Assigned task: Your output consists solely of the lines from the one that contains "rubazama <488, 225>" to the end of the material, each reproduced exactly; pictures do not belong in it.

Given data:
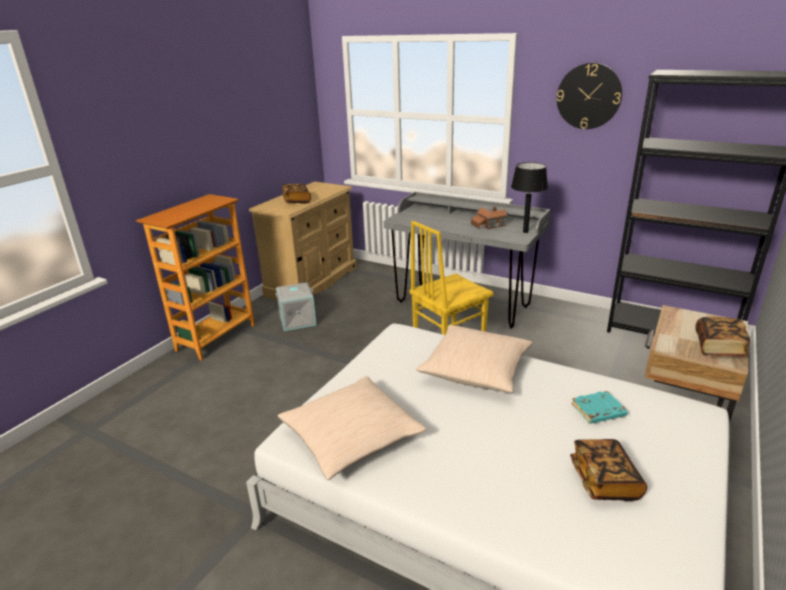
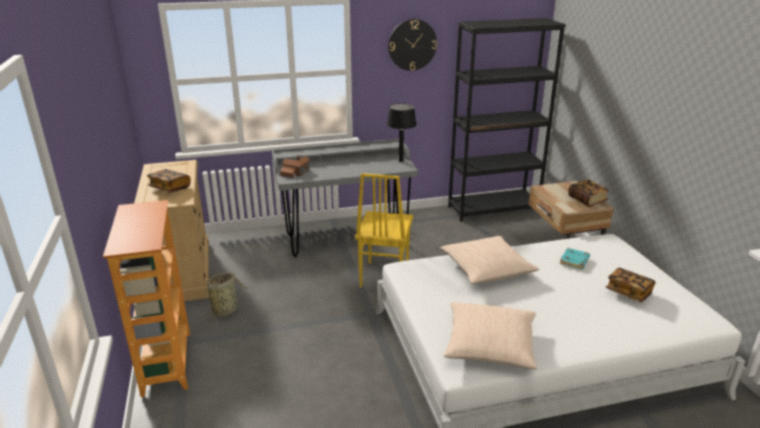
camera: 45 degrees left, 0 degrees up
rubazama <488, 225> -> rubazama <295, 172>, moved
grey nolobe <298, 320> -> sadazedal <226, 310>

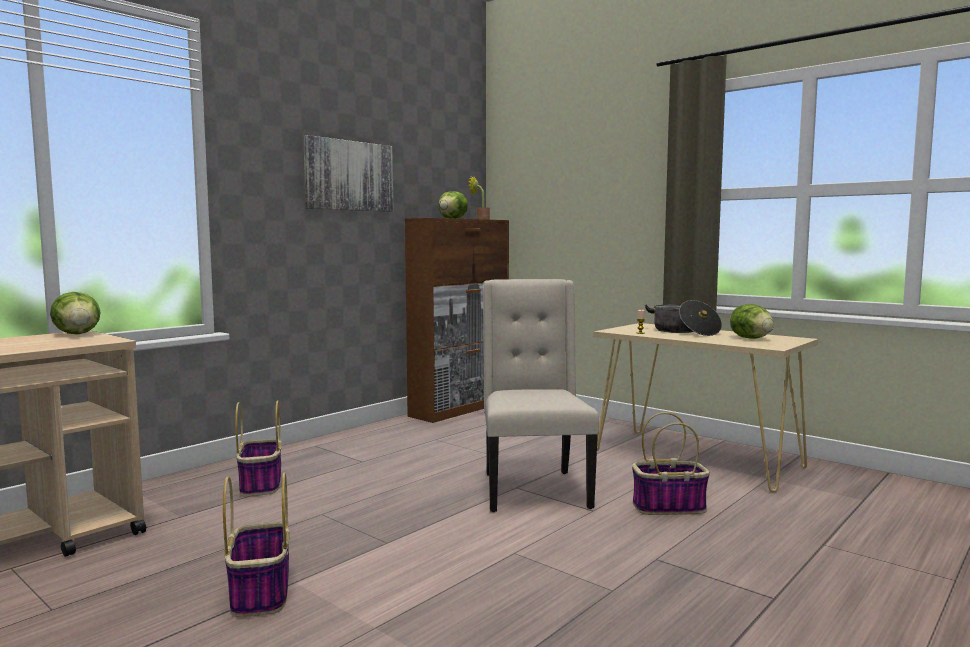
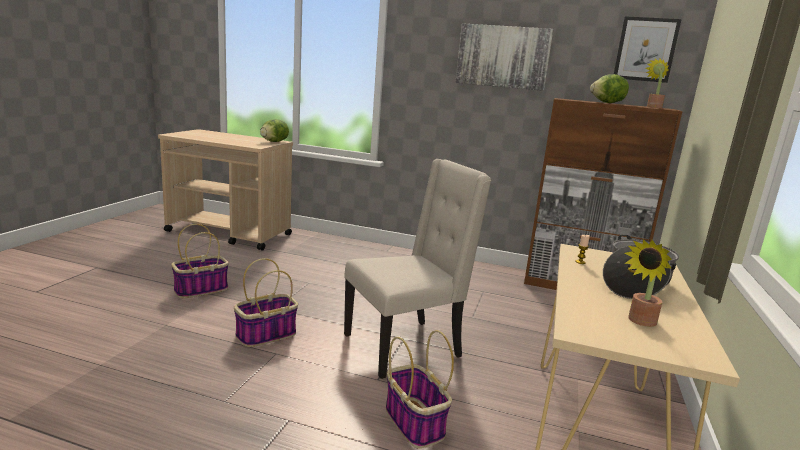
camera: 65 degrees right, 10 degrees up
none -> lofetira <645, 49>
sadazedal <261, 485> -> sadazedal <265, 335>, moved
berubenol <751, 338> -> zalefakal <639, 322>

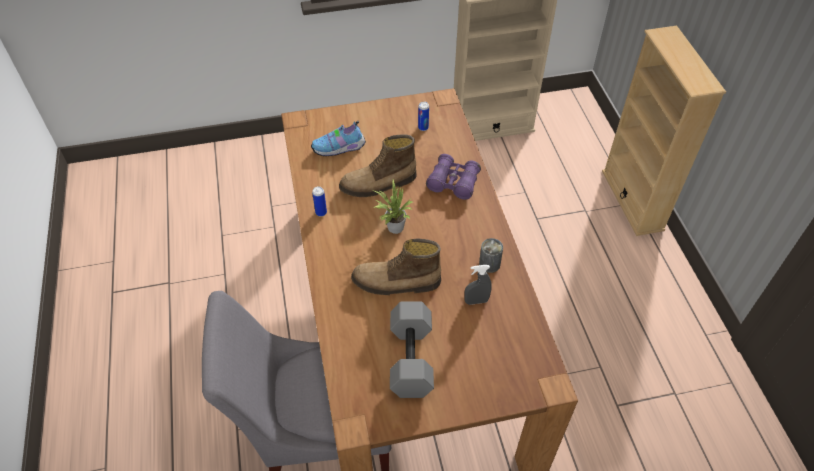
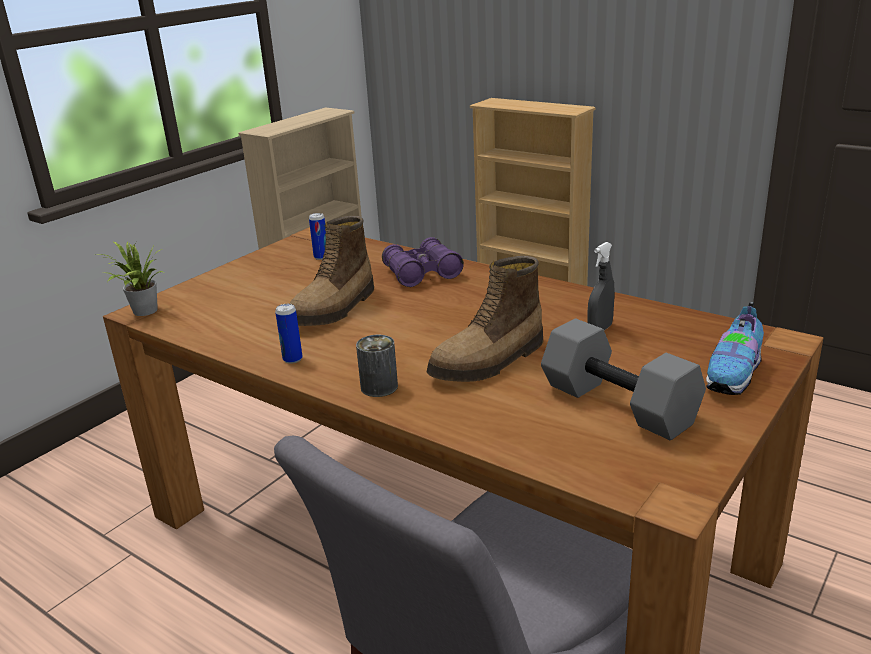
camera: 40 degrees left, 25 degrees down
kivamek <340, 148> -> kivamek <734, 376>, moved
zalefakal <393, 228> -> zalefakal <142, 312>, moved
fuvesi <489, 264> -> fuvesi <379, 387>, moved

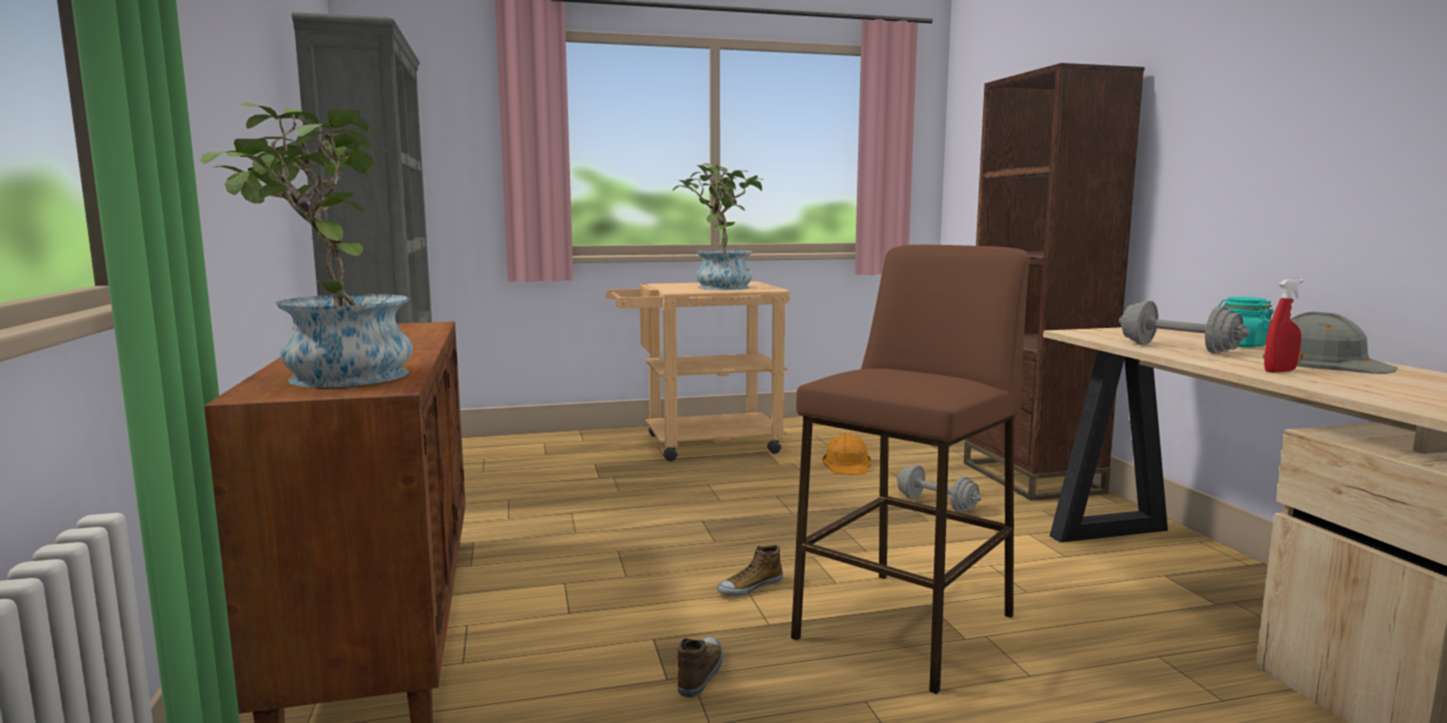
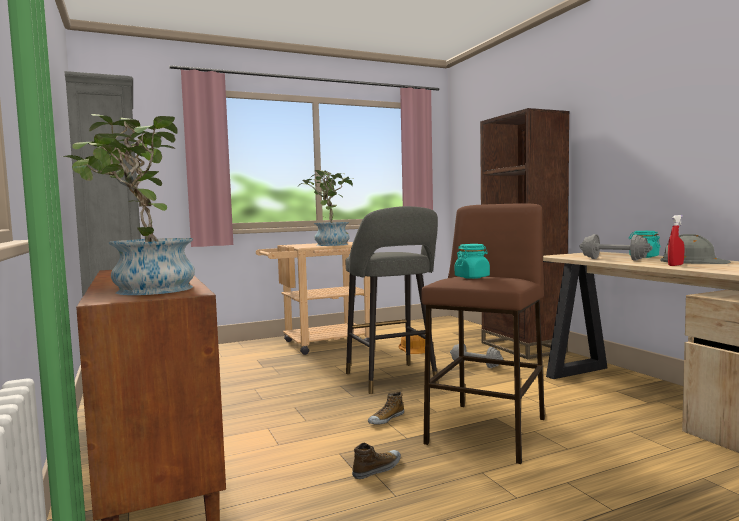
camera: 10 degrees left, 5 degrees down
none -> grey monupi <393, 380>
none -> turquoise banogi <472, 277>
kivamek <701, 673> -> kivamek <377, 469>, 45 degrees clockwise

Response area:
rubazama <488, 225> -> rubazama <295, 172>, moved
grey nolobe <298, 320> -> sadazedal <226, 310>

camera: 65 degrees right, 10 degrees up
none -> lofetira <645, 49>
sadazedal <261, 485> -> sadazedal <265, 335>, moved
berubenol <751, 338> -> zalefakal <639, 322>

camera: 40 degrees left, 25 degrees down
kivamek <340, 148> -> kivamek <734, 376>, moved
zalefakal <393, 228> -> zalefakal <142, 312>, moved
fuvesi <489, 264> -> fuvesi <379, 387>, moved

camera: 10 degrees left, 5 degrees down
none -> grey monupi <393, 380>
none -> turquoise banogi <472, 277>
kivamek <701, 673> -> kivamek <377, 469>, 45 degrees clockwise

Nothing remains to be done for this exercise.